- _Data excerpts_:

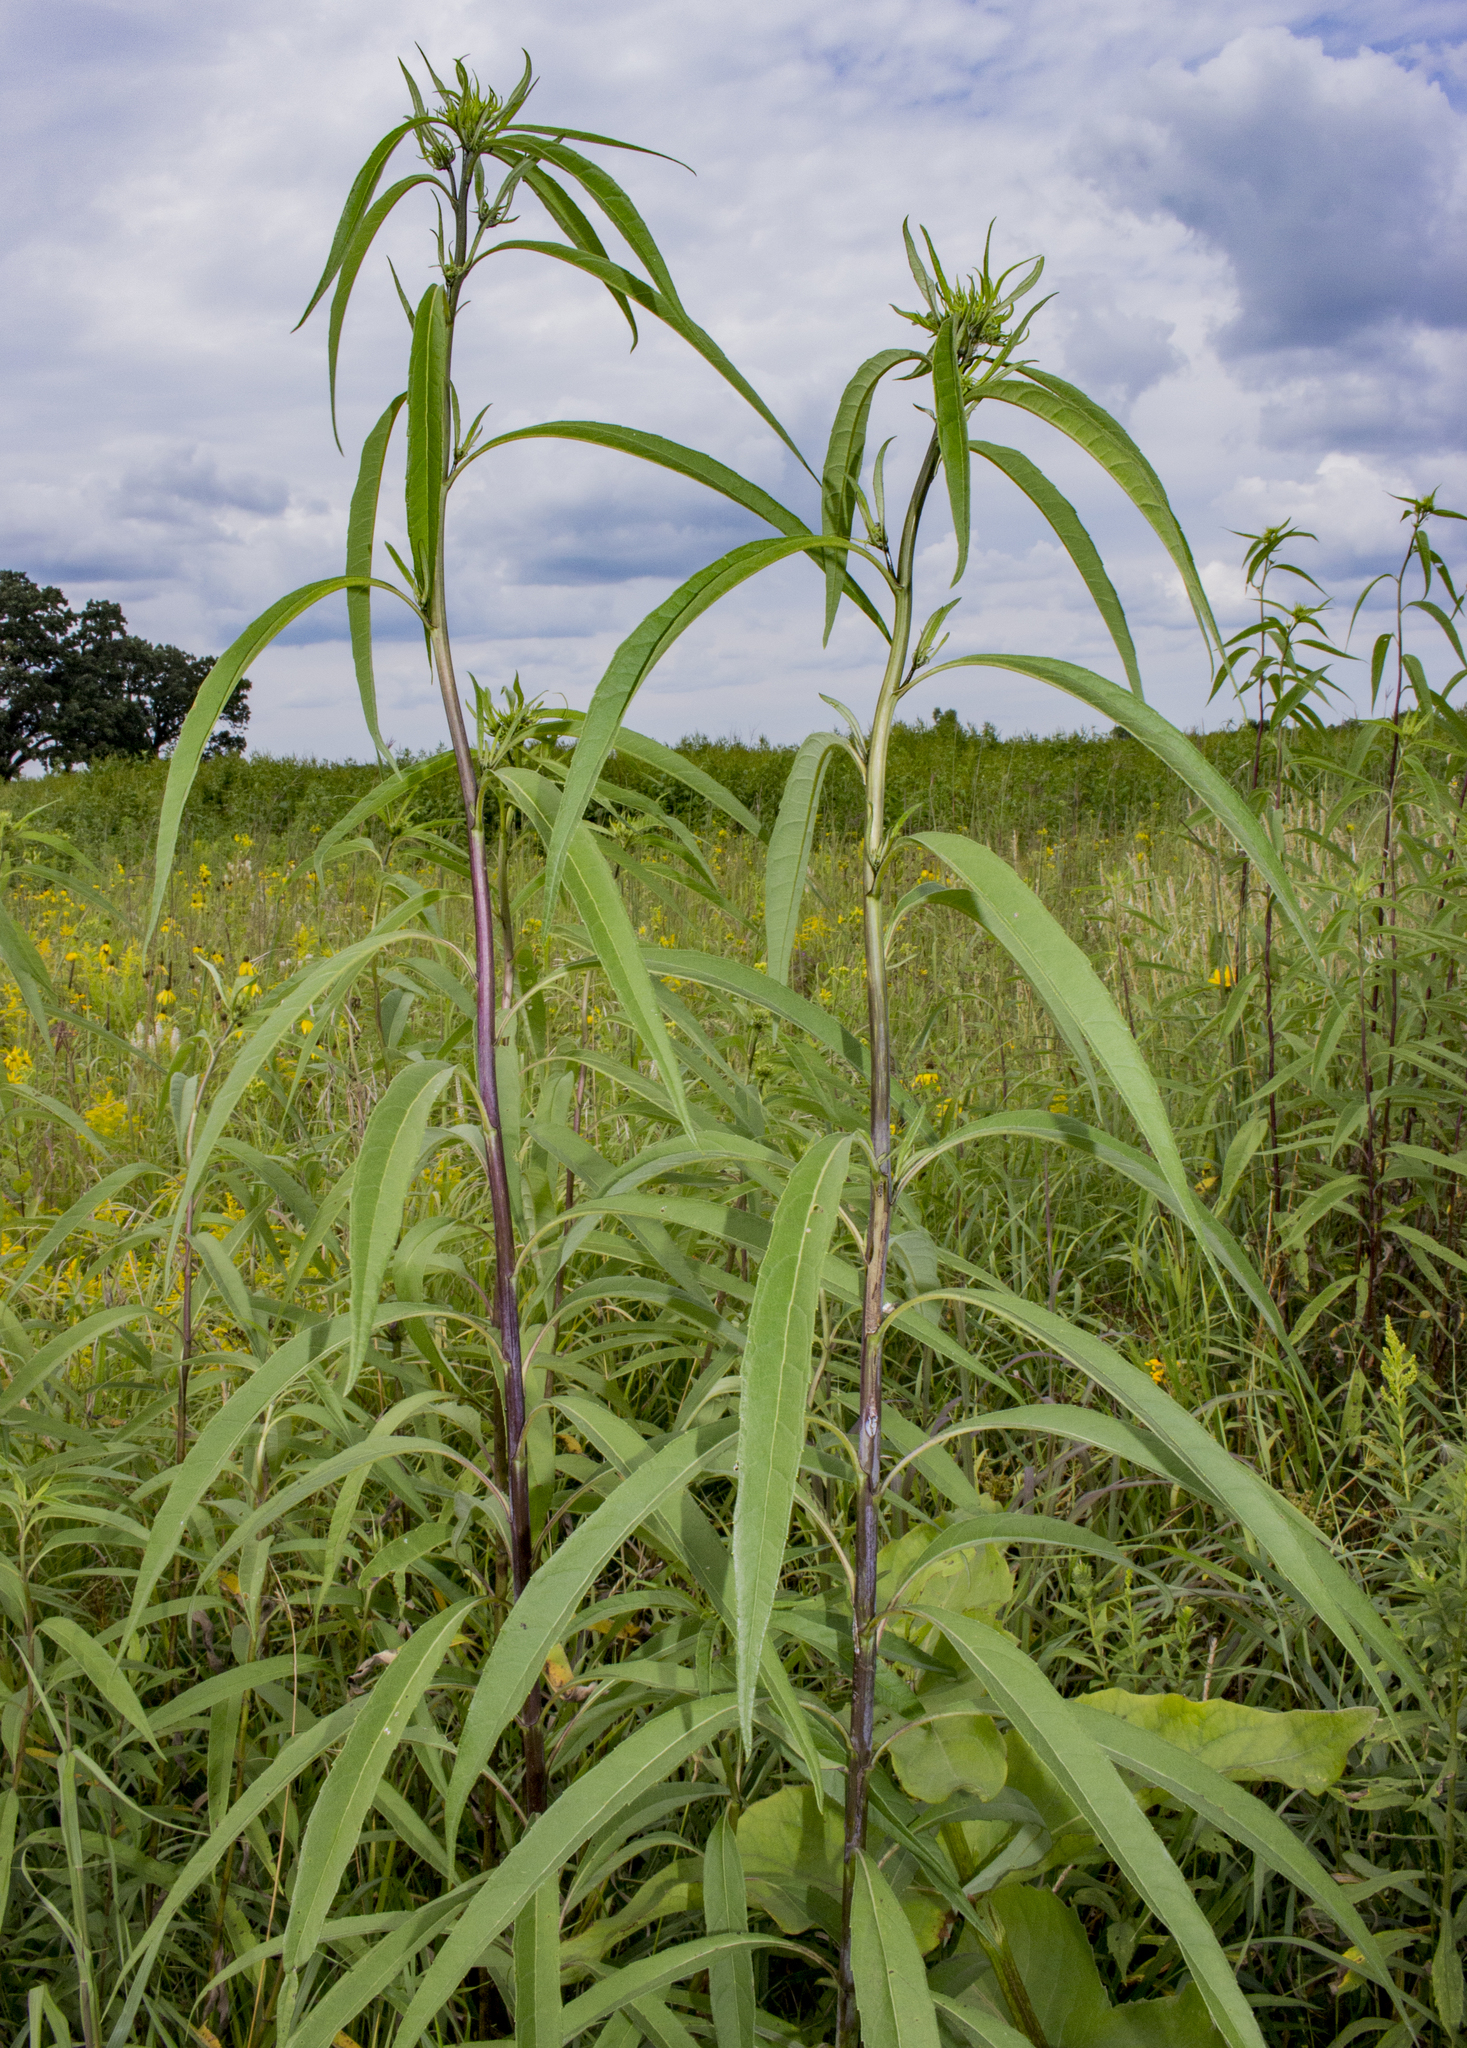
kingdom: Plantae
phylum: Tracheophyta
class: Magnoliopsida
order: Asterales
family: Asteraceae
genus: Helianthus
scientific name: Helianthus grosseserratus
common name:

- _WHAT THE TASK REQUIRES_:
Turn the lines of the records above into a numbered list, leaving out any blank lines. Omit the pictures from your answer.

- _WRITTEN REPLY_:
1. kingdom: Plantae
2. phylum: Tracheophyta
3. class: Magnoliopsida
4. order: Asterales
5. family: Asteraceae
6. genus: Helianthus
7. scientific name: Helianthus grosseserratus
8. common name:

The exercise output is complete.